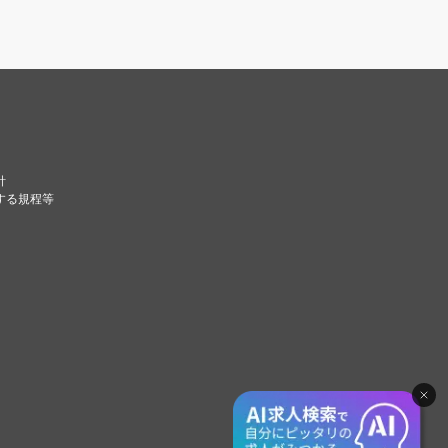
針
する規程等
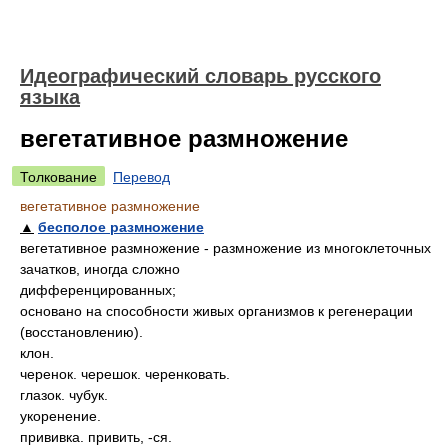
Идеографический словарь русского
языка
вегетативное размножение
Толкование
Перевод
вегетативное размножение
▲
бесполое размножение
вегетативное размножение - размножение из многоклеточных
зачатков, иногда сложно
дифференцированных;
основано на способности живых организмов к регенерации
(восстановлению).
клон.
черенок. черешок. черенковать.
глазок. чубук.
укоренение.
прививка. привить, -ся.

□ □ □ □ □ □ □

_Brief_.
Print the lines of the items from the line that contains "Идеографический словарь русского" up to and including the line that contains "дифференцированных;", keeping each line unchanged and in its original order.

_Written solution_.
Идеографический словарь русского
языка
вегетативное размножение
Толкование
Перевод
вегетативное размножение
▲
бесполое размножение
вегетативное размножение - размножение из многоклеточных
зачатков, иногда сложно
дифференцированных;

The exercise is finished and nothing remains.